> **Exercise goal**
Extract every line of text in the records below, reproducing each one word for word. Leave the pictures out of your answer.

> **Data records**
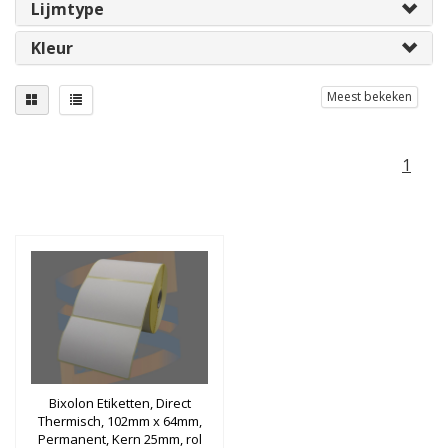
Lijmtype
Kleur
Meest bekeken
1
Bixolon Etiketten, Direct
Thermisch, 102mm x 64mm,
Permanent, Kern 25mm, rol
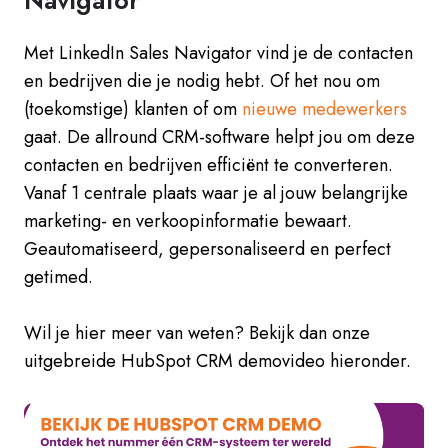
Met LinkedIn Sales Navigator vind je de contacten
en bedrijven die je nodig hebt. Of het nou om
(toekomstige) klanten of om
nieuwe medewerkers
gaat. De allround CRM-software helpt jou om deze
contacten en bedrijven efficiënt te converteren.
Vanaf 1 centrale plaats waar je al jouw belangrijke
marketing- en verkoopinformatie bewaart.
Geautomatiseerd, gepersonaliseerd en perfect
getimed.
Wil je hier meer van weten? Bekijk dan onze
uitgebreide HubSpot CRM demovideo hieronder.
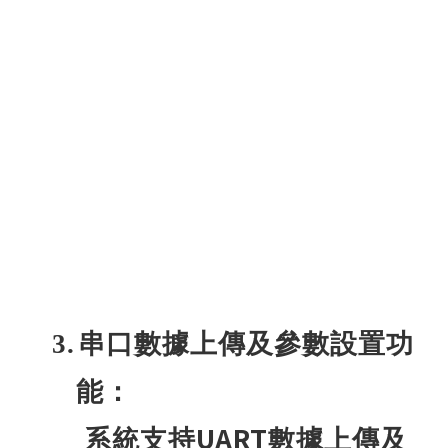
3.
串口數據上傳及參數設置功
能：
UART
系統支持
數據上傳及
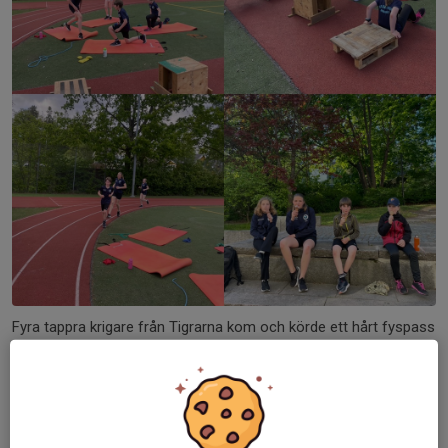
Fyra tappra krigare från Tigrarna kom och körde ett hårt fyspass
idag fredag. Detta trots att det redan innan utlovats ett fyspass
av ”Guds nåde” av ledaren. En stolt ledare hade också utlovat
glass till de som utförde passet....
Läs mer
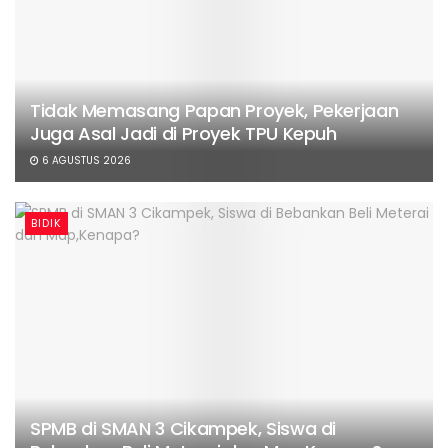
Tidak Memasang Papan Proyek, Pekerjaan
Juga Asal Jadi di Proyek TPU Kepuh
6 AGUSTUS 2026
BIDIK
SPMB di SMAN 3 Cikampek, Siswa di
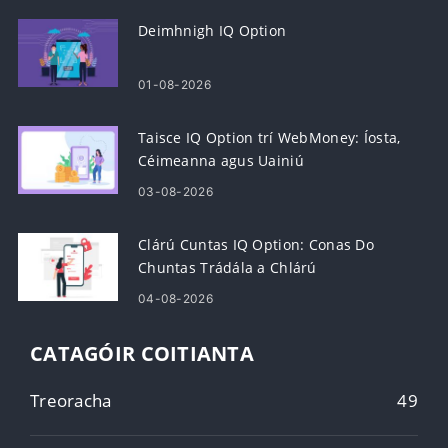
Deimhnigh IQ Option
01-08-2026
Taisce IQ Option trí WebMoney: Íosta,
Céimeanna agus Uainiú
03-08-2026
Clárú Cuntas IQ Option: Conas Do
Chuntas Trádála a Chlárú
04-08-2026
CATAGÓIR COITIANTA
Treoracha
49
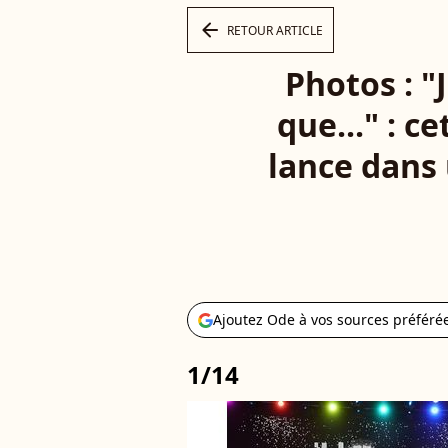
arrow_left
RETOUR ARTICLE
Photos : "
que..." : c
lance dans 
Ajoutez Ode à vos sources préféré
1/14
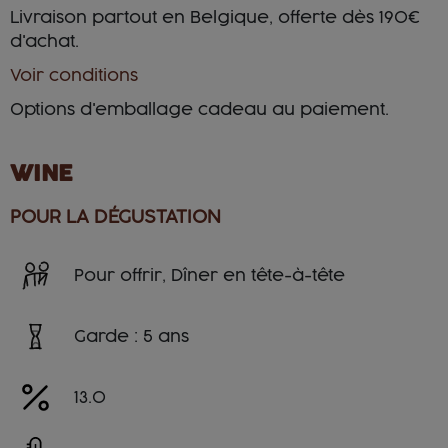
Livraison partout en Belgique, offerte dès 190€
d'achat.
Voir conditions
Options d'emballage cadeau au paiement.
WINE
POUR LA DÉGUSTATION
Pour offrir, Dîner en tête-à-tête
Garde : 5 ans
13.0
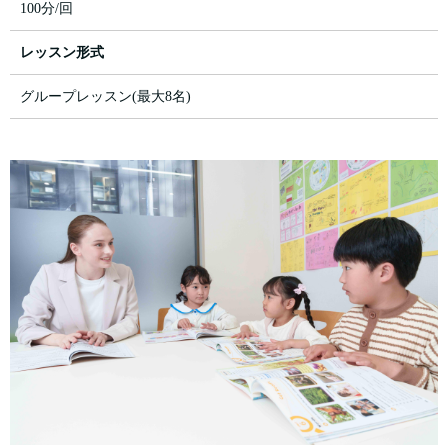
100分/回
レッスン形式
グループレッスン(最大8名)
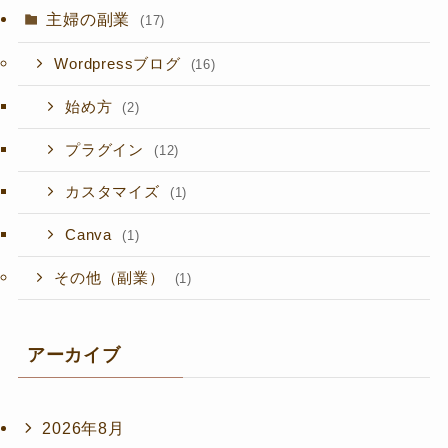
主婦の副業
(17)
Wordpressブログ
(16)
始め方
(2)
プラグイン
(12)
カスタマイズ
(1)
Canva
(1)
その他（副業）
(1)
アーカイブ
2026年8月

> **Written response**
Lijmtype
Kleur
Meest bekeken
1
Bixolon Etiketten, Direct
Thermisch, 102mm x 64mm,
Permanent, Kern 25mm, rol
Met LinkedIn Sales Navigator vind je de contacten
en bedrijven die je nodig hebt. Of het nou om
(toekomstige) klanten of om
nieuwe medewerkers
gaat. De allround CRM-software helpt jou om deze
contacten en bedrijven efficiënt te converteren.
Vanaf 1 centrale plaats waar je al jouw belangrijke
marketing- en verkoopinformatie bewaart.
Geautomatiseerd, gepersonaliseerd en perfect
getimed.
Wil je hier meer van weten? Bekijk dan onze
uitgebreide HubSpot CRM demovideo hieronder.
3.
串口數據上傳及參數設置功
能：
UART
系統支持
數據上傳及
Fyra tappra krigare från Tigrarna kom och körde ett hårt fyspass
idag fredag. Detta trots att det redan innan utlovats ett fyspass
av ”Guds nåde” av ledaren. En stolt ledare hade också utlovat
glass till de som utförde passet....
Läs mer
Tidak Memasang Papan Proyek, Pekerjaan
Juga Asal Jadi di Proyek TPU Kepuh
6 AGUSTUS 2026
BIDIK
SPMB di SMAN 3 Cikampek, Siswa di
Deimhnigh IQ Option
01-08-2026
Taisce IQ Option trí WebMoney: Íosta,
Céimeanna agus Uainiú
03-08-2026
Clárú Cuntas IQ Option: Conas Do
Chuntas Trádála a Chlárú
04-08-2026
CATAGÓIR COITIANTA
Treoracha
49
arrow_left
RETOUR ARTICLE
Photos : "
que..." : c
lance dans 
Ajoutez Ode à vos sources préféré
1/14
Livraison partout en Belgique, offerte dès 190€
d'achat.
Voir conditions
Options d'emballage cadeau au paiement.
WINE
POUR LA DÉGUSTATION
Pour offrir, Dîner en tête-à-tête
Garde : 5 ans
13.0
100分/回
レッスン形式
グループレッスン(最大8名)
主婦の副業
(17)
Wordpressブログ
(16)
始め方
(2)
プラグイン
(12)
カスタマイズ
(1)
Canva
(1)
その他（副業）
(1)
アーカイブ
2026年8月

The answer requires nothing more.